Problem
Lay out as a JSON list of strings everything in the entries from the line containing "country: Papua New Guinea" down to the line containing "family: Dryopteridaceae", one string per line with blank lines left out.

Information supplied
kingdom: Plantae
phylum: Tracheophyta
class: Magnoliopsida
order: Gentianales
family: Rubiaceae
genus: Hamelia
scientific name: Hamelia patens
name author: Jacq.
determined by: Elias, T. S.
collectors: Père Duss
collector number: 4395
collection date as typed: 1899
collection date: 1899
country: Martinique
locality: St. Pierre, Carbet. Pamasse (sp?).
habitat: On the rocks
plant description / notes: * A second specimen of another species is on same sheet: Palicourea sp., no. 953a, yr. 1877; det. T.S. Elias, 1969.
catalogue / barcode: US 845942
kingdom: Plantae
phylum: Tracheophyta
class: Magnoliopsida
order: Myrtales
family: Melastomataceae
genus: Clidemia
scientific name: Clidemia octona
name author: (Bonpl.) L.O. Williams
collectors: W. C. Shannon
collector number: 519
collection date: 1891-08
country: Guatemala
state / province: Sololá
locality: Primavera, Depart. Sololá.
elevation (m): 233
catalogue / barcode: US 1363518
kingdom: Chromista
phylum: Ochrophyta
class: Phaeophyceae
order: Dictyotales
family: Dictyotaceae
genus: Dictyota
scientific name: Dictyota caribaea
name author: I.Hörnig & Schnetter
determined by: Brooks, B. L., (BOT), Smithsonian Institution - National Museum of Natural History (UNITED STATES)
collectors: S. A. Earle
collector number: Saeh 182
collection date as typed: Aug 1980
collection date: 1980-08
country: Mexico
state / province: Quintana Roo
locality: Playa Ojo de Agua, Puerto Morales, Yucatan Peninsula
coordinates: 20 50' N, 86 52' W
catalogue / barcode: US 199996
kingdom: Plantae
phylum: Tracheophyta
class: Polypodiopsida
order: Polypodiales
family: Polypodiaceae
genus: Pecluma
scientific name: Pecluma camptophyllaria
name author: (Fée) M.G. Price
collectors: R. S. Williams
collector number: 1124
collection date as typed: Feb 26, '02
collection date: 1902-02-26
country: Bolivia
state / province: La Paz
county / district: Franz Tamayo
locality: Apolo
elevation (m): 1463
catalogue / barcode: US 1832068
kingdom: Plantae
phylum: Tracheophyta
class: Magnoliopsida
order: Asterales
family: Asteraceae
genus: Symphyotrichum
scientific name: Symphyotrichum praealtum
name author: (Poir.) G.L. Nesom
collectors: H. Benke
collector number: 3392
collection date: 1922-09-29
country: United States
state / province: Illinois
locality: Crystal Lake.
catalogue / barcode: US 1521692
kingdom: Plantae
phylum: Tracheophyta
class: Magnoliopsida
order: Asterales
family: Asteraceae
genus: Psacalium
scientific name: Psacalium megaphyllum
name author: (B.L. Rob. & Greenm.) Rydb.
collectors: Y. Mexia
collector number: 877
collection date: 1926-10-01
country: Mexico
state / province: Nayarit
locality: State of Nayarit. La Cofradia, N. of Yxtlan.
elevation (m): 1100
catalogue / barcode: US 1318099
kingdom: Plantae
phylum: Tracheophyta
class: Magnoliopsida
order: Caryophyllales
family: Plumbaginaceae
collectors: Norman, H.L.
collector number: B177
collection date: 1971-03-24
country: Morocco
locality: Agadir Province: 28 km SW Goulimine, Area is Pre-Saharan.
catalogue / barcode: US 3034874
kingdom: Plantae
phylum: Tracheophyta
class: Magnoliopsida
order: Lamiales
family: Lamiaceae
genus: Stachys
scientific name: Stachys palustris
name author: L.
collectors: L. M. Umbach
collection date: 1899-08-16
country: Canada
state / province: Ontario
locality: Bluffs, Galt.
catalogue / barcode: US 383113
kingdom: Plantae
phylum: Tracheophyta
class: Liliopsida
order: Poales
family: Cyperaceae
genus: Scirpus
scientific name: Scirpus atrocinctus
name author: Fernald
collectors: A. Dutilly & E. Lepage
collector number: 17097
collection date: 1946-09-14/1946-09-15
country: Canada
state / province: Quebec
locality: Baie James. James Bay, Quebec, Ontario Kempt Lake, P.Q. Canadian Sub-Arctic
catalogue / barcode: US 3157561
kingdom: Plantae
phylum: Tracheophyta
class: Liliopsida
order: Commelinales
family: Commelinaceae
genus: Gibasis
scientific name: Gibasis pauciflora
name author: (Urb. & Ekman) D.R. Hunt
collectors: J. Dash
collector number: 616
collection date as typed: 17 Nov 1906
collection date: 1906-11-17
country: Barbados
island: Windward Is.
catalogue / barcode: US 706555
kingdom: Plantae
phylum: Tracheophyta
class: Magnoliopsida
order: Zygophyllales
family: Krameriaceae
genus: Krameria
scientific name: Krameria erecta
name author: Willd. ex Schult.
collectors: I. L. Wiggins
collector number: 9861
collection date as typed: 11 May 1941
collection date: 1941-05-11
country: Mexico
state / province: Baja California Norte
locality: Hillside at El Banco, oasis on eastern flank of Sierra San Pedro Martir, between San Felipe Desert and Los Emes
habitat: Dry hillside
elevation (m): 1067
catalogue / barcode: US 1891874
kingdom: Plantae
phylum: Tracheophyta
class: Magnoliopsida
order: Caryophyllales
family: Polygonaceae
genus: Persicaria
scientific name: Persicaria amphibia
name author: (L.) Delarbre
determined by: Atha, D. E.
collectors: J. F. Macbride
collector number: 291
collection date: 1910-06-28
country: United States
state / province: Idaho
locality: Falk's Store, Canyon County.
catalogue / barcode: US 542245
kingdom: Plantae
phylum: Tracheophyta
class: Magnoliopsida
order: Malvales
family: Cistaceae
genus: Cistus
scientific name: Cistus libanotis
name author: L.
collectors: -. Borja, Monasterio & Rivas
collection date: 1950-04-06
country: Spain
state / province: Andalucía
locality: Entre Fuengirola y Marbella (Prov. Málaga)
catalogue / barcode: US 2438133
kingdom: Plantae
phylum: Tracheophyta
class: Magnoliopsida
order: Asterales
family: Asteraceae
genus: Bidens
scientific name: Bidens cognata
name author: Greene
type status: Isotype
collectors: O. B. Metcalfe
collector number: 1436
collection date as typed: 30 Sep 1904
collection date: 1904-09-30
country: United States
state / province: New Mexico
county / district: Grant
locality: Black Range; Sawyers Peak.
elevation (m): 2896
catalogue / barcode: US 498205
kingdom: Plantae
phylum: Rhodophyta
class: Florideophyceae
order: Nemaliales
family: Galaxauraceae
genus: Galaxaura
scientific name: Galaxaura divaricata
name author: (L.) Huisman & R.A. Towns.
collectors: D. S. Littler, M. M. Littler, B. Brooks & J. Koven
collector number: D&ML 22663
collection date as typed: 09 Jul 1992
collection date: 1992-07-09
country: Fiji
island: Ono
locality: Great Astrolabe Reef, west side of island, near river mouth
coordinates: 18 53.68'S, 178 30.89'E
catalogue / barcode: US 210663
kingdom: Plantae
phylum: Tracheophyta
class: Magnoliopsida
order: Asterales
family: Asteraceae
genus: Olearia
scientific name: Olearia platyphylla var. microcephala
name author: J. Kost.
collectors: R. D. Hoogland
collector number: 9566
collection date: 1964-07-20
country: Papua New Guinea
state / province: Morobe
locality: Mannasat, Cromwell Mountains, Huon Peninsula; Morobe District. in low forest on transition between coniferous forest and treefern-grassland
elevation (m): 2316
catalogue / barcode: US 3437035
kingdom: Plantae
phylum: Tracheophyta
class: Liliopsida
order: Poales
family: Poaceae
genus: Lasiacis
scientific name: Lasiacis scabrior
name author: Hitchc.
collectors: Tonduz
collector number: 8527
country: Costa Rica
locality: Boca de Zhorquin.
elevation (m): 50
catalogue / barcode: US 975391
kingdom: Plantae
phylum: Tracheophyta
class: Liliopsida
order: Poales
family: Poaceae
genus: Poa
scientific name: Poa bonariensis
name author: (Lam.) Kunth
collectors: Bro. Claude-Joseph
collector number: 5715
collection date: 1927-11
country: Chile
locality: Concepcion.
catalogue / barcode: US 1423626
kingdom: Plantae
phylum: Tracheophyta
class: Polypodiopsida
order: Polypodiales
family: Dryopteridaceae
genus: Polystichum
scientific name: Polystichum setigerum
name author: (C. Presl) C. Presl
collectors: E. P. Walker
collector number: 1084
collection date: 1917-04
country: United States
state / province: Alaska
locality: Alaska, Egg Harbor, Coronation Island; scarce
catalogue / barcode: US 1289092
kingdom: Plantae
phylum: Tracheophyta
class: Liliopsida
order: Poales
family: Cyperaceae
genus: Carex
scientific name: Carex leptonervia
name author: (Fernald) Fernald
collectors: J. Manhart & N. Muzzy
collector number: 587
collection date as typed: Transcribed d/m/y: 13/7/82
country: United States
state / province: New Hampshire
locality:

The response
[
  "country: Papua New Guinea",
  "state / province: Morobe",
  "locality: Mannasat, Cromwell Mountains, Huon Peninsula; Morobe District. in low forest on transition between coniferous forest and treefern-grassland",
  "elevation (m): 2316",
  "catalogue / barcode: US 3437035",
  "kingdom: Plantae",
  "phylum: Tracheophyta",
  "class: Liliopsida",
  "order: Poales",
  "family: Poaceae",
  "genus: Lasiacis",
  "scientific name: Lasiacis scabrior",
  "name author: Hitchc.",
  "collectors: Tonduz",
  "collector number: 8527",
  "country: Costa Rica",
  "locality: Boca de Zhorquin.",
  "elevation (m): 50",
  "catalogue / barcode: US 975391",
  "kingdom: Plantae",
  "phylum: Tracheophyta",
  "class: Liliopsida",
  "order: Poales",
  "family: Poaceae",
  "genus: Poa",
  "scientific name: Poa bonariensis",
  "name author: (Lam.) Kunth",
  "collectors: Bro. Claude-Joseph",
  "collector number: 5715",
  "collection date: 1927-11",
  "country: Chile",
  "locality: Concepcion.",
  "catalogue / barcode: US 1423626",
  "kingdom: Plantae",
  "phylum: Tracheophyta",
  "class: Polypodiopsida",
  "order: Polypodiales",
  "family: Dryopteridaceae"
]